_Assigned task 1_
Decide whether each statement below agrees with the coursework notes on the abortion-law newspaper. Answer yes or no for each, quoting the exact words from the coursework notes that decide it.
(a) "Describe" is defined as saying what something is like while also explaining why.
(b) The planned newspaper is said to target all audiences.
(c) Laura Mulvey's theory is said to suggest that women are placed in a role where they can take control of a scene.
_Assigned task 2_
Carry on the coursework notes on the abortion-law newspaper, starting after their final sentence.

_Extracted text_
Describe: To say or write what someone or something is like without explaining why.

Compare: Finding a difference between two things through similarities and differences.

Evaluate: Describe the benefits and or drawbacks of ideas with an explanation of why with the backup of evidence.

Analyse: Explain in close detail to achieve an accurate representation of something.

Knowledge: Vague outline of an idea or concept.

Understanding: To be able to apply knowledge to different situations as you have deeper knowledge about the idea or concept.

statement of intent

For my coursework i will be focusing on my newspaper talking about the problems of the new abortion law, this targets all audiences as it is a worldwide problem that does affect everyone, mainly women but still also a large deal for men. Laura Mulvey will play a role in this as ‘Feminist Critical Thinking’ as her theory suggests that women are not placed in a role where they can take control of a scene, instead they are simply put there to be observed from an objectified point of view. The abortion ban is a large step backwards leaving women with only 50 years of their own right for a legal abortion. My body of article will be focusing mainly on how this law is going to lead to unsafe abortions and rape statistics increasing a large amount and also period tracking apps run the by the government destroying young women’s rights and lastly how the abortion penalty is outstandingly higher then the rape offence which is a deep set back for society.

_Stored data_
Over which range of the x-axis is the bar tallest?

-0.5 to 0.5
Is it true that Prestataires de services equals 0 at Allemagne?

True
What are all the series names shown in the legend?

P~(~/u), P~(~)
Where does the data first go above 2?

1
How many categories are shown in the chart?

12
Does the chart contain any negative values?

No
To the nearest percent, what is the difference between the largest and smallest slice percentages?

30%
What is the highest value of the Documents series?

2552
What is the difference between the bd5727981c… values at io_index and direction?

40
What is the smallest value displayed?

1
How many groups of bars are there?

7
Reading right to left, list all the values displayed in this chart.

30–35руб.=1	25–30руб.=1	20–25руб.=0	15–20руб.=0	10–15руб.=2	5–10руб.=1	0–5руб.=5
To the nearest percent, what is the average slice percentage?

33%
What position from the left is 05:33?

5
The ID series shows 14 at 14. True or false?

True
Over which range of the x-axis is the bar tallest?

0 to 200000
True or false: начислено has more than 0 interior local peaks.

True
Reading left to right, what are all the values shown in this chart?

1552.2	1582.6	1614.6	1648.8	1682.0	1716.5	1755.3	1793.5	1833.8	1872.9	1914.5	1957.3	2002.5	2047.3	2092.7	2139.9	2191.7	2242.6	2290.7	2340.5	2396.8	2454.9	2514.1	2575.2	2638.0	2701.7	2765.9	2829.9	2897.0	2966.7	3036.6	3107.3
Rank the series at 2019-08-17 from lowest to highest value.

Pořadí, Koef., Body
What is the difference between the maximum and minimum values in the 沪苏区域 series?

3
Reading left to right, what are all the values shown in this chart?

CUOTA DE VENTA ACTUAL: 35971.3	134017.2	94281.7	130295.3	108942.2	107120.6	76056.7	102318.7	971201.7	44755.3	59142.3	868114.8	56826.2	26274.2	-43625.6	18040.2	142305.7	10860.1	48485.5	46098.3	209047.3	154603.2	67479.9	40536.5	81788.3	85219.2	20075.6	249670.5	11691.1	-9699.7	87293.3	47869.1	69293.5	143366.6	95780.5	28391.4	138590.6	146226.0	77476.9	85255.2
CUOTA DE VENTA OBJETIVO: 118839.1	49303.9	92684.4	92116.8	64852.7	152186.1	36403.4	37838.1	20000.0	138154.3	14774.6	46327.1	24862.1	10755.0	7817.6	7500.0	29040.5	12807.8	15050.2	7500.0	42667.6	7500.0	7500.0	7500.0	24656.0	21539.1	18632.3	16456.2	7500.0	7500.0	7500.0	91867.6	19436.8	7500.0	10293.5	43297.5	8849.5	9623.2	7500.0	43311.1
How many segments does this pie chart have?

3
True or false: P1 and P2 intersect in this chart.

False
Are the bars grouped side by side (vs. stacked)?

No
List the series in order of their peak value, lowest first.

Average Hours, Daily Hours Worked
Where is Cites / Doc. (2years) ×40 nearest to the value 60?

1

_Written answer 1_
(a) No: "To say or write what someone or something is like without explaining why."
(b) Yes: "this targets all audiences as it is a worldwide problem that does affect everyone"
(c) No: "women are not placed in a role where they can take control of a scene"

_Written answer 2_
For my layout design i will be following the style model from ‘The Sunday Times’ with a clear headline and masthead stating the issue that is being recognized. My masthead will be made by editing on photoshop so that the statement is bold and clear. There will be a price and barcode labelled so readers will know the price and also a date of when the newspaper was published and released. I will be using drop caps and wrap text so that it is more appealing and interesting for the reader. The front page will be a main image labelling the issue that will be spoken about surrounded by smaller articles for locals to read about. I will use different fonts so the paper look smart and well presented to gain more publicity. I will use inverted pyramid structure on my main story for better structure.

There will be daily facts throughout the paper updating you on what’s new and updates on other issues. The news included will be mostly important and significant to what is happening internationally, there will be sections about local news in jersey so it will also inform you on daily life changes. I will create my paper using InDesign and photoshop for finishing touches.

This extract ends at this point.